What will she do with her prize money? Some of it will go into LVEJO's projects and to training young people in community activism. The rest she will use for college tuition. Wasserman still wants that liberal arts degree.

Meanwhile, does she have any regrets, anything she wished she had been able to change or do differently during her lengthy campaign?

The main issue, she said, would have been able to engage positively with employees from Crawford and Fisk. "We wanted to help them negotiate for decent severance packages, but the workers wouldn't talk with us." Wasserman said she thinks the workers feared their employers would retaliate.

Wasserman said their reaction was disappointing because she believes with all her heart that "we have a responsibility to both sides, not just to those we agree with."

Wasserman said Catholicism has strengthened her resolve to work for environmental and social justice. She converted to Catholicism after her marriage to Harvey Wasserman, a Catholic, in 2004.

"Our faith in God makes us responsible for doing what is right for people and the planet," she said.

Wasserman is continuing to do just that. She and her volunteers are developing the design for a park, which LVEJO helped bring about last year. It is the first park to be built in the Little Village neighborhood in more than 75 years.

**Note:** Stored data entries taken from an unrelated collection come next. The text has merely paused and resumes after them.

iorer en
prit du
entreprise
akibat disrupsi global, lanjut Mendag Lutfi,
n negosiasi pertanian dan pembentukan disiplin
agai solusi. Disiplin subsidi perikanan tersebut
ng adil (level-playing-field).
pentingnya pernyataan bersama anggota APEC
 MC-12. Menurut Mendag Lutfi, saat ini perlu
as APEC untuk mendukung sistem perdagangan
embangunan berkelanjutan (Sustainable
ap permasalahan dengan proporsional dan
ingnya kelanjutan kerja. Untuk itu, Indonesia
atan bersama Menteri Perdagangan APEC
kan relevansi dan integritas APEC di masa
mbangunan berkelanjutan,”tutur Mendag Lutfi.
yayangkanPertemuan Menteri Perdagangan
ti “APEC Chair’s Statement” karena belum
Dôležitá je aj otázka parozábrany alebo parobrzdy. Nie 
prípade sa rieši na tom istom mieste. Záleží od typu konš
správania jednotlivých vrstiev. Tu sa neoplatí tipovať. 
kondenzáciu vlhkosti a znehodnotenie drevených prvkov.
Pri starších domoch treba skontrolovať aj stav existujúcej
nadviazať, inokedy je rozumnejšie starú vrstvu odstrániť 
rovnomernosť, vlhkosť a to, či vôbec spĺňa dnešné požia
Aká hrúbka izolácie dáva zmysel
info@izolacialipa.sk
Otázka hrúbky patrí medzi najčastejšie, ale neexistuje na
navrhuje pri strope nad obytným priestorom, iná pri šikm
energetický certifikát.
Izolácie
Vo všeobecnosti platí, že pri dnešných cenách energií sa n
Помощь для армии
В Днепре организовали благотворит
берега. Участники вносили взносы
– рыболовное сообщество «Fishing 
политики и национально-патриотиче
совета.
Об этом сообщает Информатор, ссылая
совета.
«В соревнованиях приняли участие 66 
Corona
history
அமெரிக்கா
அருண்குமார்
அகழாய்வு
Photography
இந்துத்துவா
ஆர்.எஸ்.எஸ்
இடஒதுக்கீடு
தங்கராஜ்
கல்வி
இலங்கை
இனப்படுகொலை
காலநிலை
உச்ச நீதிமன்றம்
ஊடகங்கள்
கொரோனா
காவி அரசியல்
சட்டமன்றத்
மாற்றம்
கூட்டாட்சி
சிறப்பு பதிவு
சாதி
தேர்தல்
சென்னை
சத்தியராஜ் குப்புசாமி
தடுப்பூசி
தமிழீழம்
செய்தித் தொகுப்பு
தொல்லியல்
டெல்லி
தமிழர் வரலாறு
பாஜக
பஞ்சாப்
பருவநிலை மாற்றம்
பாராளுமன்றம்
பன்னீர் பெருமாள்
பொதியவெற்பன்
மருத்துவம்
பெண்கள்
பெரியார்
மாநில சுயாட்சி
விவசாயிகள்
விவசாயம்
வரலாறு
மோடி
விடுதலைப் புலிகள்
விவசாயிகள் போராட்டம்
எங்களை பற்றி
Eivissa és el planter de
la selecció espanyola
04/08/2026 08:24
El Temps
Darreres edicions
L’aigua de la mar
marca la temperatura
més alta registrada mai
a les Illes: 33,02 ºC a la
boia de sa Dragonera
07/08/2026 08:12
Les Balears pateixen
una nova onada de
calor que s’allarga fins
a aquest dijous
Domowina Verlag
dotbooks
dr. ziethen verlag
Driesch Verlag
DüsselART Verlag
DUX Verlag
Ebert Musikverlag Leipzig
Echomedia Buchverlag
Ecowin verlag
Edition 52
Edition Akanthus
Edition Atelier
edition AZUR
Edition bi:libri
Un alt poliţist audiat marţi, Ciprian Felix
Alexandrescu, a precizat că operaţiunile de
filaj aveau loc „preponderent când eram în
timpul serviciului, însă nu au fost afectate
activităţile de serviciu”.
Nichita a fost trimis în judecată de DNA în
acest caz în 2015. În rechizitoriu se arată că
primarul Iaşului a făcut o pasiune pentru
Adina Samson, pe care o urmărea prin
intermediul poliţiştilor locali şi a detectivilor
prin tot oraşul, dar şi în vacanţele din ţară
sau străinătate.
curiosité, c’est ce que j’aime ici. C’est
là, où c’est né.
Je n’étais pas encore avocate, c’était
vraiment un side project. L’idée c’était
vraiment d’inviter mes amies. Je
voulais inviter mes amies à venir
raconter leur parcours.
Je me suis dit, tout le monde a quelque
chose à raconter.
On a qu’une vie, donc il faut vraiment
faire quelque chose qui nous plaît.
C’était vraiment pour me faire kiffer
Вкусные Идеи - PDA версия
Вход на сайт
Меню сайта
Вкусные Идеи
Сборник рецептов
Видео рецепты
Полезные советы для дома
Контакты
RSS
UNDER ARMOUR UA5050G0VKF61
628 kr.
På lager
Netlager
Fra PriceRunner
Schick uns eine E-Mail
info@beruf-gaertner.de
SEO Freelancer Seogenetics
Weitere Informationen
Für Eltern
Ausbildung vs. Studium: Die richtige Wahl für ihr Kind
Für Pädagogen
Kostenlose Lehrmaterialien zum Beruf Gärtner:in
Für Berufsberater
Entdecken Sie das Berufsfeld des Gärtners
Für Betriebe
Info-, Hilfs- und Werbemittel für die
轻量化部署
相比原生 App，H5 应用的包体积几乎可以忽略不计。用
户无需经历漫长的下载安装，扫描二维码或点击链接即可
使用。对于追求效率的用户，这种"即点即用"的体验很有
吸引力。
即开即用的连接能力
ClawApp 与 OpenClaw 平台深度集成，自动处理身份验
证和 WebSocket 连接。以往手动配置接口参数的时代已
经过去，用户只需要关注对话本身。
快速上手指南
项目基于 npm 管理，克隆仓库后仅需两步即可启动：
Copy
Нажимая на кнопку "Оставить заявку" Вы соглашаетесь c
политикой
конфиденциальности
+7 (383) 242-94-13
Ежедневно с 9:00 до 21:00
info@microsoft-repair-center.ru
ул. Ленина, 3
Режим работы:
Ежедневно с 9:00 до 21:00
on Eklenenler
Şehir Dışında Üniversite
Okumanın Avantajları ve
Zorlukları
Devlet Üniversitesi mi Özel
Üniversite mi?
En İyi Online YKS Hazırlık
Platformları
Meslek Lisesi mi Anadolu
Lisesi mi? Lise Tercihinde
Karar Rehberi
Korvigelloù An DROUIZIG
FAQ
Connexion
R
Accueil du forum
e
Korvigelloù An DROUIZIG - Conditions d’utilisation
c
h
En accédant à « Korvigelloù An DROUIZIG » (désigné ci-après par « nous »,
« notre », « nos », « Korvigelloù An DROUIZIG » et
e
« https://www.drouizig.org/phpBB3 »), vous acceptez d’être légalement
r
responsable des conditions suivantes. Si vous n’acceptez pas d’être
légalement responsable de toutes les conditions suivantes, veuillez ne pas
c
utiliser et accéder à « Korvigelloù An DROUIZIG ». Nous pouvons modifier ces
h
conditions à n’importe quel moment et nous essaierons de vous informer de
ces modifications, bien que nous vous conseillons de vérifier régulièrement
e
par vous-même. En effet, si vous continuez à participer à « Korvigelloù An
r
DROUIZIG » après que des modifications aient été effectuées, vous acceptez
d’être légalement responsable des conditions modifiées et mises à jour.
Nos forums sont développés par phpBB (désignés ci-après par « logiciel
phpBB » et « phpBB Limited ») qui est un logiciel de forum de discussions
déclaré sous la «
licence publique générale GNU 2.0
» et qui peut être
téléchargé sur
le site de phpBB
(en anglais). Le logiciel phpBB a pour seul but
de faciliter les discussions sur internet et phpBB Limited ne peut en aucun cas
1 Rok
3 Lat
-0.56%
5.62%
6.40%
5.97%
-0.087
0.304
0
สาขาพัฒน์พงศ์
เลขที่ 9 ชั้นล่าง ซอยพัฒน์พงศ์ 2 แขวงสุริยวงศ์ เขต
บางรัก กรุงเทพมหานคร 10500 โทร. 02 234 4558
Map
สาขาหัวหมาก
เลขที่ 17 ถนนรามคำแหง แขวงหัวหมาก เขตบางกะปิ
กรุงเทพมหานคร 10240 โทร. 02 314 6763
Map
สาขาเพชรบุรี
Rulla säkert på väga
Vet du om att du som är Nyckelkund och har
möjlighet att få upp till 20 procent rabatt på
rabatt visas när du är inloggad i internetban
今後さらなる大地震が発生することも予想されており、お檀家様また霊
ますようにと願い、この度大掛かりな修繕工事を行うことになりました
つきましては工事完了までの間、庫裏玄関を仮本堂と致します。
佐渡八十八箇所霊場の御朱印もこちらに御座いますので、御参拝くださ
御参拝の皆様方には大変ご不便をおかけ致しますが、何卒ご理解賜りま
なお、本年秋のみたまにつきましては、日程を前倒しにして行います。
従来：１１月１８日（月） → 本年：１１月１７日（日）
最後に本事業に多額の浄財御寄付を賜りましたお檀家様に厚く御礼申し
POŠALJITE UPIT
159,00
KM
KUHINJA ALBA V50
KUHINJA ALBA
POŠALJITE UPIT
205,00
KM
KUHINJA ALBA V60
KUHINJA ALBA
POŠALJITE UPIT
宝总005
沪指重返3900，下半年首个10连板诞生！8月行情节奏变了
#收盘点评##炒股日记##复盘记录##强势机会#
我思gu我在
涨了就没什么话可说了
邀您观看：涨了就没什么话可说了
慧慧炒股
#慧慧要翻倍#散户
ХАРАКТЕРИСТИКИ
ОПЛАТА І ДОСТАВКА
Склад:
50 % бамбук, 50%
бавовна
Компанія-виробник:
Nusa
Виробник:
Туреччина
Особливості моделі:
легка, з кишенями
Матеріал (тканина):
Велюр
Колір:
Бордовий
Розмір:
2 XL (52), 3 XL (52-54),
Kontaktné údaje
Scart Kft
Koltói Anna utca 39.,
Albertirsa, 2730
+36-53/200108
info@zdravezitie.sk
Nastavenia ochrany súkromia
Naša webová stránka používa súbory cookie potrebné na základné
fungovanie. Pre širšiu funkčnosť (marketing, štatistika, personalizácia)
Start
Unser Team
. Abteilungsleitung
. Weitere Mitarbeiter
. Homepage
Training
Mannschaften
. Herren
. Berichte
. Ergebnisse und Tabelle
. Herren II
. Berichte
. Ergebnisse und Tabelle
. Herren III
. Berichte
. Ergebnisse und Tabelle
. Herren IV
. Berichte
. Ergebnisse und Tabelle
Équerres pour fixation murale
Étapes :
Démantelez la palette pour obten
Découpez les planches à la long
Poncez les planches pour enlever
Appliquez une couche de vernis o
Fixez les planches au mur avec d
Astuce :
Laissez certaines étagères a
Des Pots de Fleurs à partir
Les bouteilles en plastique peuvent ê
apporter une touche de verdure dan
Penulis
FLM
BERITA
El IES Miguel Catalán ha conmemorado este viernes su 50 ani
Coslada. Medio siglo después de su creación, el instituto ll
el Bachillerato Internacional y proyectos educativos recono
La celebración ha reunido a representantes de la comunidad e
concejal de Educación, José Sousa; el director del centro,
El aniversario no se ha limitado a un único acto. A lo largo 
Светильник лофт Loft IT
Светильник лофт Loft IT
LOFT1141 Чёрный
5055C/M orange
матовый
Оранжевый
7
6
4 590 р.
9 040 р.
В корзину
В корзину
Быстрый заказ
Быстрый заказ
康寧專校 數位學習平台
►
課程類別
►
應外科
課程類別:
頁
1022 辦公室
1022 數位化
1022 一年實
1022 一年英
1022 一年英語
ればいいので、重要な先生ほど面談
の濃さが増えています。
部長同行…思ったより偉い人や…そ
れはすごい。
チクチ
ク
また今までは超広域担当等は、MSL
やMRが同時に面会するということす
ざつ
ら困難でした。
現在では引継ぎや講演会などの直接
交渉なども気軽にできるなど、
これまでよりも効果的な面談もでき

And then there is the group's public transit campaign. LVEJO was able to get a new bus line installed in the neighborhood, "but they gave us only a third of the full route, so we are going to advocate for the rest of the route until we get it," she told Grist.

It's a pretty safe bet that they will get their bus line. As Emanuel noted with a smile during a brief Grist video about the coal plant closings, "Kimberly Wasserman is a force to be reckoned with."